Drame
en cinq actes, et pourtant ce n’est pas du théâtre mais bien une bande
dessinée. Souvenez-vous du film controversé (souvent pour de très mauvaises
raisons) de Henri-Georges CLOUZOT « Le corbeau », sorti en 1943, en
pleine occupation nazie, sous contrôle de la Continentale. Bien. Il est la version
fictionnelle d’une affaire réelle s’étant déroulée à Tulle, Corrèze, entre 1917
et 1922. Un corbeau y sévissait, envoyait des lettres anonymes incendiaires aux
habitants de la paisible cité, des phrases vomies, pleines de haine, de
délations, d’histoires de coucheries sordides.

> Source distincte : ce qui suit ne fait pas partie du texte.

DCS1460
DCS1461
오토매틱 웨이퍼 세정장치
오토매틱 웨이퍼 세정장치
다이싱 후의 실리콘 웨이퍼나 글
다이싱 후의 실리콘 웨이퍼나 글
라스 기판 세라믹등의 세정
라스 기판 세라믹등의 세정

Tout le monde soupçonnant tout
le monde, immense psychose chez les tullistes, tension permanente,
irrationnelle. 110 lettres vont ainsi être expédiées en 5 ans, toutes plus
violentes les unes que les autres, attisant la rumeur et le mal-être
(n’oublions pas que l’affaire débute en pleine première guerre mondiale).
L’acte
1 est la présentation du film, recadré dans le contexte de l’époque. Suivent
les actes 2 à 5 : l’affaire, la vraie, les lettres, les dictées organisées
par le docteur Edmond LOCART, spécialiste graphologue (nouvelle science encore
balbutiante), suicide par noyade raté pour une présumée coupable mais réussi
pour sa mère, le dernier acte s’attardant sur le procès. Oui le procès, car
quelqu’un est fortement soupçonné. En fin de volume des documents d’un grand
intérêt : fac-similés, photos de Tulle à l’époque de l’affaire, coupures
de journaux la relatant.
Mais
attardons-nous un instant sur la forme : les vignettes sont tout
simplement somptueuses. Tantôt grises, tantôt colorées à l’ancienne, il me
semble que certaines sont exécutées à partir de photos retouchées par de la
peinture, les architectures étant presque parfaites. Devant ces décors de fond,
des personnages peints puis comme découpés et collés sur les photos, donnant un
semblant de relief. Les bulles sont « old school », tapées à la
machine, du pur « Times new roman », tantôt noir sur blanc tantôt le
contraire. Quant à la couverture elle est souple, rendant un cachet
supplémentaire de « vieille » BD.
Ces
50 pages passent à la vitesse de l’éclair tant le rythme est enlevé et le
suspense bien mis en place. Qui est le véritable corbeau ? Mise en scène
façon polar, aspect psychologique non oublié. Et bien sûr l’évident clin d’œil
au magnifique travail de CLOUZOT. La documentation est sérieuse, le travail
visuel impeccable et varié, c’est un gros coup de cœur que je vous présente
ici, ne sous-estimez pas cette BD d’une grande classe.
Ah,
il faut quand même que je vous précise qu’elle a été éditée fin 2017 chez une
toute petite maison d’édition de Haute Corrèze (peut-être l’un des plus beaux
paysages de France dans lequel il fait parfois bon vivre), Maïade, qui s’occupe
pourtant le plus souvent de documentaires régionaux (très beaux aussi), parfois
de romans mi historiques mi terroir. Allez voir ce catalogue, vraiment il vaut
le coup d’oeil. Et cette BD est une pure merveille, tel un travail familial
car, comme l’éditrice vivant en Corrèze, l’auteure parisienne a rejoint cette
terre depuis longtemps. Quant au dessinateur il est briviste pur jus pour une
réalisation locale. De plus les fêtes de Noël approchent, voici un petit cadeau
très original. Vous aidez une éditrice, vous faites plaisir à un proche :
« Quand on nous fait pas chier on se contente de joies simples ».